Remember Vijay Mallya? A former liquor baron and a member of Parliament who was deep in loans he took to start his airlines Kingfisher Airlines. Despite being unable to repay, received a lot of flak for being unabashedly unapologetic for leading a lavish lifestyle.
Consequently, the term associated to loan defaulters like with him who refuse to repay their loans despite being wealthy in their personal life is ‘wilful defaulter’
This means someone who has access to the funds to repay his loans but he still chooses not to. However, a literal meaning of a term often is interpreted differently in the legal and regulatory parlance.
So, the RBI has, time and again, tried to define this term to bring all facets together and even expanded the scope in line with changing times.
Last time, the RBI released a master circular on wilful defaulters was on July 1, 2015.
But now, with the release of new master direction, Reserve Bank of India has further expanded the scope of regulated entities that can classify borrowers as wilful defaulters.
It has also broadened the definition of wilful default, and called for a review by the bank within six months of an account being declared as a non performing asset (NPA).

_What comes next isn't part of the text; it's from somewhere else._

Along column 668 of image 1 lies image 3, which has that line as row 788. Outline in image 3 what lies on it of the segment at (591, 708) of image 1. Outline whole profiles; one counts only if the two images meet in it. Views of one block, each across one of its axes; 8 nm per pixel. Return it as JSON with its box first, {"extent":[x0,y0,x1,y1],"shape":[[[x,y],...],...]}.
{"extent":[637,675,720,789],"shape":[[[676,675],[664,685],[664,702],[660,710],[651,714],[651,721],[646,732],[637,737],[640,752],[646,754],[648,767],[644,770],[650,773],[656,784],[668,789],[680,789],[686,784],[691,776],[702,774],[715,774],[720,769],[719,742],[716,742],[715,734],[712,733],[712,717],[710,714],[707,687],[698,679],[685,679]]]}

Some of the key provisions include the following:
1. A wilful default would be considered to have been occurred when a borrower took the money, has the means to repay but has still defaulted.
2. In another instance, in case the borrower has siphoned off the funds for purposes other than the one it was borrowed for, it will be known as a wilful default.
3. Besides, if the borrower has disposed off the asset that was given for the purpose of securing a loan, then also it will be known as a wilful default.
4. Any wilful defaulter with an outstanding balance of ₹25 lakh or more would attract the penal provisions.
5. This limit of ₹25 lakh would apply in case of siphoning of funds as well.
A background on the regulations on wilful defaulters
The Reserve Bank of India (RBI) introduced a scheme for handling wilful defaulters effective from April 1, 1999. These guidelines were later consolidated into the master circular on wilful defaulters.
These guidelines were recently revised after the banking regulator reviewed the orders and judgements of constitutional courts and representations from banks and stakeholders.